1. Remove their recipient and re-encrypt the file
Update .sops.yaml and remove their age recipient:
creation_rules:
- path_regex: secrets/.*\.env$
age: >-
age1aliceexampleexampleexampleexampleexampleexamplex,
age1ciexampleexampleexampleexampleexampleexamplexxxx
Then re-encrypt the file so the departed user is no longer a recipient:
sops updatekeys -y secrets/app.env
That changes who can decrypt the repository version from now on.
2. Rotate the actual secret values
This is the part people love to skip.
If that person ever had legitimate access, they may already know:
- database passwords
- JWT signing secrets
- API tokens
- SMTP credentials
- anything else that was inside the file
So just removing their age recipient is not enough.
You must rotate the secrets themselves:
- issue new database credentials
- replace API tokens
- rotate signing keys where necessary
- update CI and deployment targets
- commit the re-encrypted file with the new values
If you do not rotate the underlying values, you are only preventing future decryption of the file artifact. You are not undoing knowledge that already left with the person.
That distinction matters a lot.
A Useful Offboarding Sequence
In practice, I would handle it in this order:
- Remove the person’s recipient from
.sops.yaml. - Generate replacement credentials for everything in the
.env. - Edit the secret file via
sops. - Run
sops updatekeys -y secrets/app.env. - Deploy the new values everywhere they are used.
- Invalidate the old credentials.
That is the actual offboarding workflow.
Anything less is mostly theatre.
Common Mistakes
The usual failure modes are boring:
- committing the decrypted
.envby mistake - sharing one age private key across the whole team
- leaving a plaintext
.envon CI runners - forgetting to rotate real secrets after offboarding
- encrypting secrets properly but then printing them in logs
- storing the only age private key in one developer home directory
Again, this is the same basic lesson as in the AES article:
The crypto is usually not the embarrassing part.
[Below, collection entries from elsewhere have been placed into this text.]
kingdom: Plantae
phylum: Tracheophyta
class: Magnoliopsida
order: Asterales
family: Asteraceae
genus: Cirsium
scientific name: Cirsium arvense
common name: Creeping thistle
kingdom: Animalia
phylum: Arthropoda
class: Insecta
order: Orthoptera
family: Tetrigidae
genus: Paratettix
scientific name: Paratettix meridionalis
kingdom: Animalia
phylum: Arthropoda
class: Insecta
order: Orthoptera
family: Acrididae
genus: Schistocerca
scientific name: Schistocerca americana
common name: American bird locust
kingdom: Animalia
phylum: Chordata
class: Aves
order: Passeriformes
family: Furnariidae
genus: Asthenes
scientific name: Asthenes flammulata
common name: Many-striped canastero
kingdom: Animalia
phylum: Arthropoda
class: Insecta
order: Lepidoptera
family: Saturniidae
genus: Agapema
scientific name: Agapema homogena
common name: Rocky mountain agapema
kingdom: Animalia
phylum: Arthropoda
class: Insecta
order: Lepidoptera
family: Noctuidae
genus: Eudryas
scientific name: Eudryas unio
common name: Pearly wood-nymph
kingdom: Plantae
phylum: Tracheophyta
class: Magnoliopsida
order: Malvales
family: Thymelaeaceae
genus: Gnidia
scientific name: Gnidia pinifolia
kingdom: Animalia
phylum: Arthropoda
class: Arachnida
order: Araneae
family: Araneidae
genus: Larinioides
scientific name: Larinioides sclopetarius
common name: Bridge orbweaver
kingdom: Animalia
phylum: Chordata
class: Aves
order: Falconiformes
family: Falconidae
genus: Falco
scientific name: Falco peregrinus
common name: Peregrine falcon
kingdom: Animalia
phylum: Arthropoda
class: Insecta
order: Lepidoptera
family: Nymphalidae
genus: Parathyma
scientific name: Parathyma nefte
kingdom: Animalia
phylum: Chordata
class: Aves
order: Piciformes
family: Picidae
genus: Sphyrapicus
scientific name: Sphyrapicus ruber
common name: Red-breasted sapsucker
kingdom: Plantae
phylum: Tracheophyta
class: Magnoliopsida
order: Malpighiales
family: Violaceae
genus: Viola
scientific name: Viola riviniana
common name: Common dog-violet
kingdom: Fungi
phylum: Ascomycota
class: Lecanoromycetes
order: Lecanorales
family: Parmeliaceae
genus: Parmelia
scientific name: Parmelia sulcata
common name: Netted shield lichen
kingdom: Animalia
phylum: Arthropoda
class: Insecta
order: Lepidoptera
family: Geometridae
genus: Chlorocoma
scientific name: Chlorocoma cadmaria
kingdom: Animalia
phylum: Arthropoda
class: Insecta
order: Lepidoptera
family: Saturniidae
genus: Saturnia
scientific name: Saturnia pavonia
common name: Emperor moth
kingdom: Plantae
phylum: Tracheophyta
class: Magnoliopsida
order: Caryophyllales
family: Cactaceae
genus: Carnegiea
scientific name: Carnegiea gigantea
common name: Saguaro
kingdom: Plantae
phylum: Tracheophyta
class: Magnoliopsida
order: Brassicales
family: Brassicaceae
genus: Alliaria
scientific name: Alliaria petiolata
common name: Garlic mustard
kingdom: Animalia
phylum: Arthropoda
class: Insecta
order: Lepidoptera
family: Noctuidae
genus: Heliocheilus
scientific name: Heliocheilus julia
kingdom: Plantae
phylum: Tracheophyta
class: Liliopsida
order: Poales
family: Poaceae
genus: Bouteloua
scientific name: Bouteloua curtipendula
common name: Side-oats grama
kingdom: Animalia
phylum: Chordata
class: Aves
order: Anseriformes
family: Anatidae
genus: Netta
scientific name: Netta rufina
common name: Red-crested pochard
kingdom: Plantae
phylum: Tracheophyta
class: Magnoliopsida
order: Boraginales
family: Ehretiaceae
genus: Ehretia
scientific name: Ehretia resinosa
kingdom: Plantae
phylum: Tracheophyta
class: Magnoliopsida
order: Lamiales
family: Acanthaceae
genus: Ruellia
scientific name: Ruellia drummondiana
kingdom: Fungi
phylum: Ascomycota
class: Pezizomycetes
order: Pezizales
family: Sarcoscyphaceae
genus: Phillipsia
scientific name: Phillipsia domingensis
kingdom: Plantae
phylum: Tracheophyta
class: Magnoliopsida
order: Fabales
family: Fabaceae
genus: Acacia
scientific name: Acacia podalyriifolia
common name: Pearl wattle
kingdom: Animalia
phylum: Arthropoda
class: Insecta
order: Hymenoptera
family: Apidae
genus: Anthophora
The surrounding habits are.
Closing Thoughts
SOPS and age give you a very practical middle ground.
You do not need to keep secrets completely outside Git.
You do not need to pretend private repositories are secret stores.
And you do not need to pass .env files around like contraband.
Keep the encrypted file in the repository.
Use explicit recipients.
Prefer sops exec-env over writing plaintext files when possible.
And when someone leaves the team, remove their recipient and rotate the actual secret values.
That is what a sane .env workflow looks like.